Wednesday, June 27, 2007

BET Awards: The Recap

Let's take it from the top, folks:

7:05: Tuning in to the BET Pre-Show. Why are Terrence and Rocsi talking so much? Does Julissa even still work at BET? And why are they not interviewing any celebrities?!?

7:30: Flip over to E! Whew! At least someone knows how to put on a red carpet special. E! did in 30 minutes what BET couldn't manage in 2 hours.

8:00: Showtime.

8:03: I'm cowering under my bed for fear that Jennifer Holliday is going to come through the TV and attack me. Her facial expressions scare me.

8:10: Mo'Nique and her "Big Girl Dancers" are working it out on stage. I think Mo has an unhealthy obsession with Beyonce, but yet, couldn't take the time to actually learn the lyrics to "Deja Vu"?

8:15: I'm mad that Beyonce seemed to forget Michelle's name, but at least she gave Ne-Yo credit for writing "Irreplaceable" and allowed the video director to share the stage (but not get a word in edgewise). I know she was hot and uncomfortable in that dress. Ahh...the price of beauty.

8:20: What does Diana Ross know about T.I.? Little man is too cute...but his performance was a bit of a yawn.

8:30: Ne-Yo is flat and boring. Even a "surprise" appearance by Fabolous didn't help none.

8:45: BET is notorious for not turning people's microphones on. Poor Lil' Kim. While I like "Last Night," Keyshia, you should have ditched Diddy and performed your new track, which is the official summer banger! And you needs to learn to walk and dance in heels, hon. Ask Beyonce.
----
→ **Work to do**:
**1.** Decide whether each statement agrees with the BET Awards recap, answering yes or no and quoting the words that settle it: (a) The writer found E!'s red carpet coverage better than the BET Pre-Show. (b) Beyonce gave Ne-Yo credit for writing "Irreplaceable." (c) The writer thought T.I.'s performance was exciting.
**2.** Rewrite the BET Awards recap from "8:15: I'm mad" up to and including "bit of a yawn.", substituting "gown" for "dress".
Rely only on the BET Awards recap.

→ **Dataset records**:
----
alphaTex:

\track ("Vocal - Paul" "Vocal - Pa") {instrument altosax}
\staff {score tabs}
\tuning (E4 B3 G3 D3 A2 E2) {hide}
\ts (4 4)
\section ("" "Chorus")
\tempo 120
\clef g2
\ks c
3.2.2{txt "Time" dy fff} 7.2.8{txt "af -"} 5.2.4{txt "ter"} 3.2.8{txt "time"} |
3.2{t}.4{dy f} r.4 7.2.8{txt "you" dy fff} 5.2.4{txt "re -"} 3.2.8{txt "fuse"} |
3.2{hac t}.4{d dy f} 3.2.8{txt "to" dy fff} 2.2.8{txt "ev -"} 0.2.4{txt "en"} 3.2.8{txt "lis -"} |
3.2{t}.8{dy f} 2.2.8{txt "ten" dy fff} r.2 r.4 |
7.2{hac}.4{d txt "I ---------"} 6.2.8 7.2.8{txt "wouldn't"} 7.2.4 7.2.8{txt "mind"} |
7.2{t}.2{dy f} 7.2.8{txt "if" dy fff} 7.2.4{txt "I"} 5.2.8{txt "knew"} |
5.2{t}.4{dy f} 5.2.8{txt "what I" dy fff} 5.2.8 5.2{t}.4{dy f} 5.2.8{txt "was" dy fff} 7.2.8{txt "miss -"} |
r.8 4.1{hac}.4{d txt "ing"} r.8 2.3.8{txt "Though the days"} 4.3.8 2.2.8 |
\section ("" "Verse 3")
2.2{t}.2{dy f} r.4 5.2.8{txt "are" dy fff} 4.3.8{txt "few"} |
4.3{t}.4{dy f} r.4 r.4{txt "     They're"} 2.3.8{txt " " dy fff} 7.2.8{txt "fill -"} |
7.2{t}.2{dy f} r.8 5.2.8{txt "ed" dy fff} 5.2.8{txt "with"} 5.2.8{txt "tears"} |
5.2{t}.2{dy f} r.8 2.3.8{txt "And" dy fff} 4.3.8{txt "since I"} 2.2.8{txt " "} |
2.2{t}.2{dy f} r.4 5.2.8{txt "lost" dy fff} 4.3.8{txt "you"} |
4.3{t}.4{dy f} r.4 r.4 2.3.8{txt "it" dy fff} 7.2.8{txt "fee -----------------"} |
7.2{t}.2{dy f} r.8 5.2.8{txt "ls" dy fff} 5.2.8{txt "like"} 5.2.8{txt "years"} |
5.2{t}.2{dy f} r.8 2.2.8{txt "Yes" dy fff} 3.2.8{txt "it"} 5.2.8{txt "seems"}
----
→ **Problem solutions**:
**1.**
(a) Yes: "At least someone knows how to put on a red carpet special. E! did in 30 minutes what BET couldn't manage in 2 hours."
(b) Yes: "at least she gave Ne-Yo credit for writing "Irreplaceable""
(c) No: "his performance was a bit of a yawn."

**2.**
8:15: I'm mad that Beyonce seemed to forget Michelle's name, but at least she gave Ne-Yo credit for writing "Irreplaceable" and allowed the video director to share the stage (but not get a word in edgewise). I know she was hot and uncomfortable in that gown. Ahh...the price of beauty.

8:20: What does Diana Ross know about T.I.? Little man is too cute...but his performance was a bit of a yawn.